“They don’t think that a company is going to come after them at any point,” says Christopher Thompson, a special agent on a cyber squad in the FBI’s office in Austin, Texas. “He said he was going to stop doing it and he didn’t.”
So the company, which has offices in Austin, called the FBI. The suspect was apparently lining his own pockets from “donations” and ads on his site while his pirated version of the game, “Lineage II,” was siphoning $750,000 a month in potential revenues from the company.
According to Agent Thompson, here’s how the scheme evolved:
In 2003, a computer user in China obtained the “Lineage” source code from an unprotected website.
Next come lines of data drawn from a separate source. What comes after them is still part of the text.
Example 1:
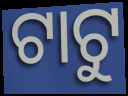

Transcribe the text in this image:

ଟାଟୁ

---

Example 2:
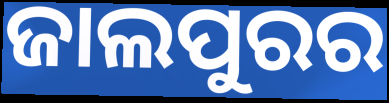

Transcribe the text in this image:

ଜାଲପୁରର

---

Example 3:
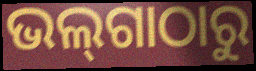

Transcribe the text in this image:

ଭଲ୍‌ଗାଠାରୁ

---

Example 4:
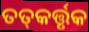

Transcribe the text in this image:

ତତ୍‌କର୍ତ୍ତୃକ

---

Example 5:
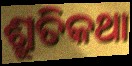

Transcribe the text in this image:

ଶ୍ରୁତିକଥା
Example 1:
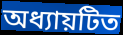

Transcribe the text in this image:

অধ্যায়টিত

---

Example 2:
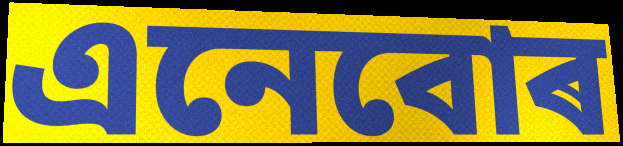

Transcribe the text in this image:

এনেবোৰ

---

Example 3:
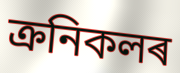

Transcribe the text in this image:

ক্ৰনিকলৰ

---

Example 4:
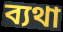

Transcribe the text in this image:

ব্যথা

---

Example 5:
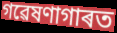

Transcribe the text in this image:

গৱেষণাগাৰত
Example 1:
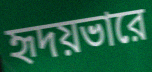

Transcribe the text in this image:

হৃদয়ভারে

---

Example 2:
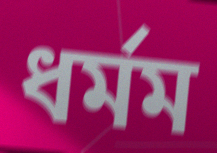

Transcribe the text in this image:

ধর্মম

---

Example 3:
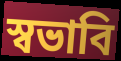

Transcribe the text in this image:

স্বভাবি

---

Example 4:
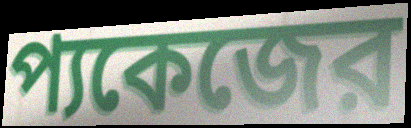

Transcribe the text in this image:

প্যকেজের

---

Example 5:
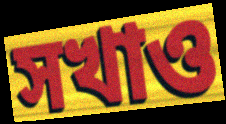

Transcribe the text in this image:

সখাও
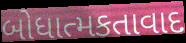
બોધાત્મકતાવાદ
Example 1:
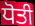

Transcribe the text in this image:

ਧੋਤੀ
The proprietary code was then placed on the underground market, where a Texas man, among others, bought it in 2004. He then passed it along to his business partner in California, who set up a website,
www.l2extreme.com, to offer the “Lineage” game at a discount. Gamers arrived in droves—as many as 50,000 active users by 2006—which pinched the legitimate game’s bottom line.
“It’s comparable to the music-downloading and file-sharing problem in the late ‘90s—thousands of people engaging in activity that is inherently illegal,” Agent Thompson said.
The California man soon assumed full control of the site and ramped up operations. In late 2005, just months after promising to shut down the site, he rented more powerful servers—enough to accommodate 4,000 simultaneous gamers. He solicited donations from users to help defray the costs and collected more than $25,000 in less than two days.